--- Required work ---
Exactly reproduce the line that contains "une vision claire" and all lines after it in the entries below, through the very last line.

(Extracted data entries)
■ ■ ■ ■ ■ ■ ■

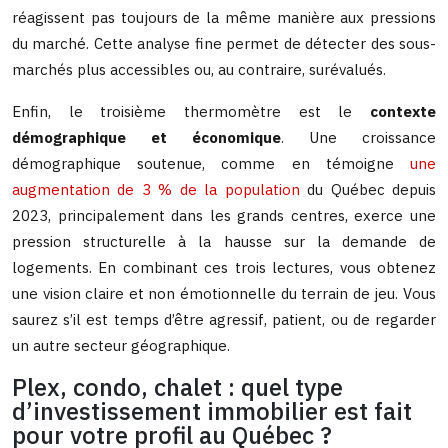
réagissent pas toujours de la même manière aux pressions
du marché. Cette analyse fine permet de détecter des sous-
marchés plus accessibles ou, au contraire, surévalués.
Enfin, le troisième thermomètre est le
contexte
démographique et économique
. Une croissance
démographique soutenue, comme en témoigne
une
augmentation de 3 % de la population
du Québec depuis
2023, principalement dans les grands centres, exerce une
pression structurelle à la hausse sur la demande de
logements. En combinant ces trois lectures, vous obtenez
une vision claire et non émotionnelle du terrain de jeu. Vous
saurez s’il est temps d’être agressif, patient, ou de regarder
un autre secteur géographique.
Plex, condo, chalet : quel type
d’investissement immobilier est fait
pour votre profil au Québec ?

■ ■ ■ ■ ■ ■ ■

--- Result of the task ---
une vision claire et non émotionnelle du terrain de jeu. Vous
saurez s’il est temps d’être agressif, patient, ou de regarder
un autre secteur géographique.
Plex, condo, chalet : quel type
d’investissement immobilier est fait
pour votre profil au Québec ?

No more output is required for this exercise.